* DOCUMENT SEGMENT:
Calorie information will now be featured on menus at any restaurant with over 250 staff as part of a Government drive to tackle obesity in the UK.
Affecting cafes, restaurants and takeaways, the information must be displayed on any non-prepacked food and soft drinks prepared for customers.
Johanna Bolinder, nutritionist and head of health and sustainability at Spoon Guru, says: “Consumers can now make informed choices and get more information on the items they are choosing to eat.
“Whether this policy will have a large impact on reducing calories in the UK diet or not is still uncertain, as much of consumer food choice still needs elements of self-regulation, this continues to be underpinned through educating consumers on healthier choices.”
What are calories?
A calorie is a unit of measurement for energy within food and drink. Calories are an indicator of the amount of energy in the food that your body can use to function. If you consume more calories than your body can use, energy becomes fat.
How many should you be having?
According to the NHS, the recommended daily calorie intake is 2,000 calories a day for women and 2,500 for men. However, if you are more or less active you may choose to alter this slightly.
Factors like your age, lifestyle, and metabolism may mean you decide to consume a different number of calories.
If you workout three days a week and work in a very physical job, you may need to raise your calorie intake so that you have enough energy to function.
‘Good’ vs ‘bad’ calories
All food contains calories, but some foods are better for us than others. If there are 300 calories in five chocolate bars or 300 calories in a fruit salad, they are not equally healthy.

[Page-level text extractions]
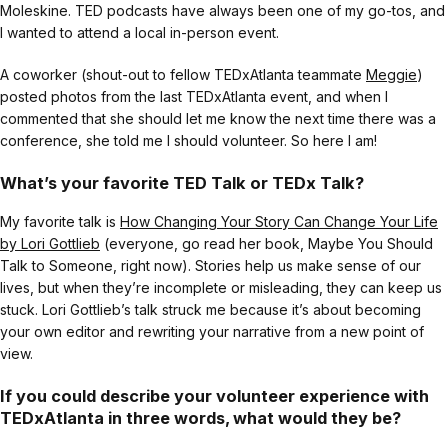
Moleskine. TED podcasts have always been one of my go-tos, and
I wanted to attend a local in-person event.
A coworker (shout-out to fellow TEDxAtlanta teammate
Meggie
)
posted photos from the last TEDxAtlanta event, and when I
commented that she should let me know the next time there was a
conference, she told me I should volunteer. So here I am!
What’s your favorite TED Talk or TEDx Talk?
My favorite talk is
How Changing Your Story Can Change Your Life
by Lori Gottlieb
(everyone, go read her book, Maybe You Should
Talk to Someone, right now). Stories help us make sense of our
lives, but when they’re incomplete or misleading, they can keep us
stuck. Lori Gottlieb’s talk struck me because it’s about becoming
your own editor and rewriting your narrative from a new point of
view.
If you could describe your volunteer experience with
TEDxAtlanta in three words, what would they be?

==

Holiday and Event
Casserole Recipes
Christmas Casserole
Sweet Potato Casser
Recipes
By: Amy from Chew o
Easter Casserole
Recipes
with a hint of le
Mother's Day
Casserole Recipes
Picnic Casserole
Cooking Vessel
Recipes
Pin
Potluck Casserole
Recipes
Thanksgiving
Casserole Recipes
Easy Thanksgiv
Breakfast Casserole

--

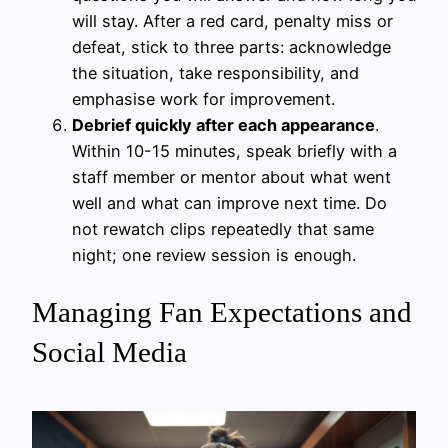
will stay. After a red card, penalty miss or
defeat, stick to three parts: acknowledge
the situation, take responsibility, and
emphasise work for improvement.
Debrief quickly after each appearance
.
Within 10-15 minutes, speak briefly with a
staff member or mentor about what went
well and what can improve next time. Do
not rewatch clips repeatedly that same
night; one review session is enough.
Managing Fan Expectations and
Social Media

* WORK TO COMPLETE:
(a) List the three factors that the calorie article says may lead you to consume a different number of calories.
(b) In the article on calorie labeling, transcribe the passage between "If you workout" and "not equally healthy.", inclusive.
(c) Pick up the article on menu calorie labeling after its final sentence and continue it.

* TASK RESPONSES:
(a) Age, lifestyle, metabolism

(b)
If you workout three days a week and work in a very physical job, you may need to raise your calorie intake so that you have enough energy to function.
‘Good’ vs ‘bad’ calories
All food contains calories, but some foods are better for us than others. If there are 300 calories in five chocolate bars or 300 calories in a fruit salad, they are not equally healthy.

(c)
All calories are not created equal and we need to look at the nutritional profile of the food as a whole. While being aware of calories can be a good first step in trying to improve your diet, the numbers on a menu will not be giving you the full picture.
What else can you look at?
You cannot know the full effect of the food you eat, just by looking at the amount of energy in it. Instead, if you want a bigger picture for health or weight-loss reasons, it may be better to look at protein, sugar and carbohydrate content.
Micronutrients are also very important and when looking at calories you may often miss important vitamin and mineral information.
Pauline Cox, functional nutritionist for Wiley’s Finest sustainable fish oils, says: “An avocado would be considered a high-calorie food, however its impact on our blood sugar levels is very low. It is a highly nutrient-rich food with good levels of healthy fats.
“Understanding the impact food has on our blood sugars, insulin and metabolic health is crucial in helping to prevent chronic diseases that are driven by poor metabolic health.”
Will showing calories on menus help people live more healthily?
If someone is eager to lose weight or is concerned about their health. Calories are a good starting point, but they are not a one-size-fits-all solution to the obesity problem.
Cox says: “Calorie counting can lead to weight loss. However, it may not result in sustainable weight loss and health.
Too few calories can lower our metabolic rate. This is why many low-calorie diets often result in, over the long run, individuals gaining weight.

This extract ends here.